BACKGROUND: Type 2 (T2)-high asthma with neutrophilic inflammation is characterized by airway eosinophilic and neutrophilic infiltration, hyperresponsiveness, remodeling, and insensitivity to steroid treatment. Sphingosine-1-phosphate (S1P), which has a crucial role in the development of asthma, promotes the proliferation and contraction of airway smooth muscle cells (ASMCs), contributing to the pathophysiological processes of asthma. However, the downstream mediator of S1P remains unclear, as does its role in T2-high asthma with neutrophilic inflammation. METHODS: Ovalbumin- and ozone-induced murine models were used to replicate T2-high asthma with neutrophilic inflammation and primary ASMCs were applied to explore the underlying effects.
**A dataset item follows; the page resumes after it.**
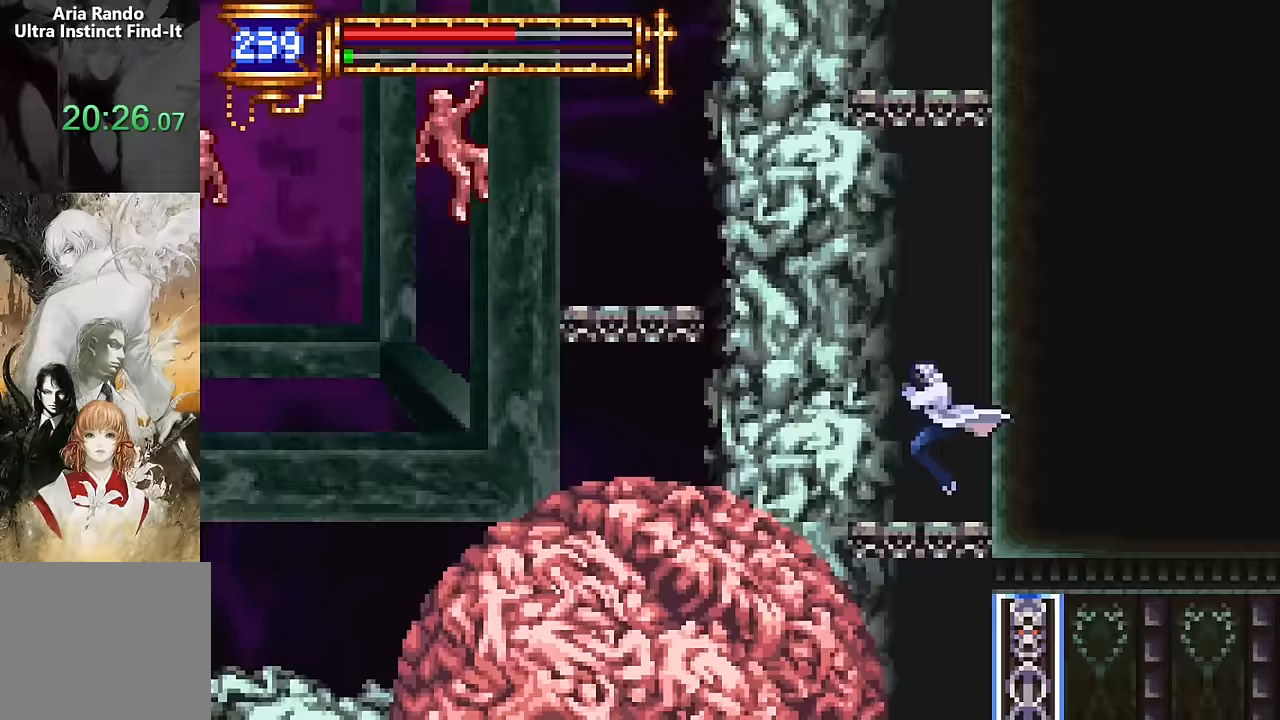
{"buttons": ["DPAD_LEFT"], "events": [[50, "CROSS", "down"], [83, "CROSS", "up"], [100, "CROSS", "down"], [133, "CROSS", "up"], [183, "DPAD_LEFT", "up"], [200, "DPAD_RIGHT", "down"], [217, "CROSS", "down"], [250, "CROSS", "up"], [267, "CROSS", "down"], [283, "CROSS", "up"], [367, "DPAD_RIGHT", "up"], [383, "CROSS", "down"], [383, "DPAD_LEFT", "down"], [417, "CROSS", "up"], [433, "CROSS", "down"], [483, "CROSS", "up"]]}
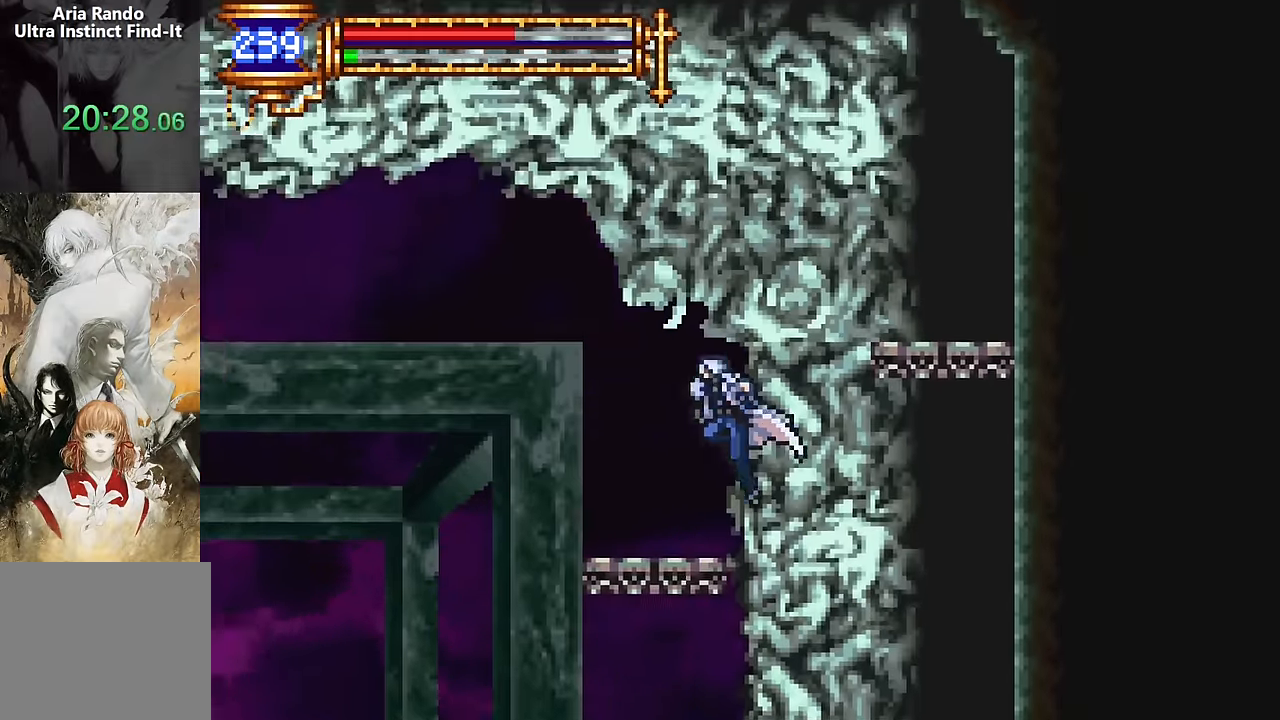
{"buttons": [], "events": [[83, "CROSS", "down"], [117, "CROSS", "up"], [133, "CROSS", "down"], [167, "CROSS", "up"], [267, "CROSS", "down"], [283, "CROSS", "up"], [283, "SQUARE", "down"], [300, "SQUARE", "up"], [367, "DPAD_LEFT", "up"], [400, "CROSS", "down"], [400, "DPAD_RIGHT", "down"], [400, "SQUARE", "down"], [417, "CROSS", "up"], [417, "DPAD_RIGHT", "up"], [433, "SQUARE", "up"]]}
Through transcriptomic analysis, PLK1 was identified as a potential key molecule associated with S1P-induced proliferation and contraction. Functional studies were performed both in vitro and in vivo by pharmacological inhibition to validate the role of PLK1 and to evaluate the therapeutic effects of PLK1 inhibition. RESULTS: S1P level was elevated in the bronchoalveolar lavage fluid (BALF) of T2-high asthma with neutrophilic inflammation model, and promoted ASMCs proliferation and contraction. PLK1 expression increased in S1P-stimulated ASMCs and asthmatic lung tissues. Inhibition of PLK1 blocked S1P-induced ASMCs proliferation and contraction. In vivo, PLK1 inhibition reduced airway inflammation (particularly neutrophilic infiltration), airway remodeling (airway smooth muscle proliferation and collagen deposition), and airway hyperresponsiveness and resistance, improving lung function (of both large and small airways), with superior therapeutic effects to those of dexamethasone. In addition, PLK1 inhibition markedly reduced the BALF levels of IL-17A, IL-21 and IL-6, suggesting that PLK1 might exert its effects mainly through the regulation of Th17 pathway. CONCLUSION: PLK1 mediates S1P-induced ASMC proliferation and contraction, and plays an important part in T2-high asthma with neutrophilic inflammation model, making it a potential therapeutic target for treating T2-high asthma with neutrophilic inflammation.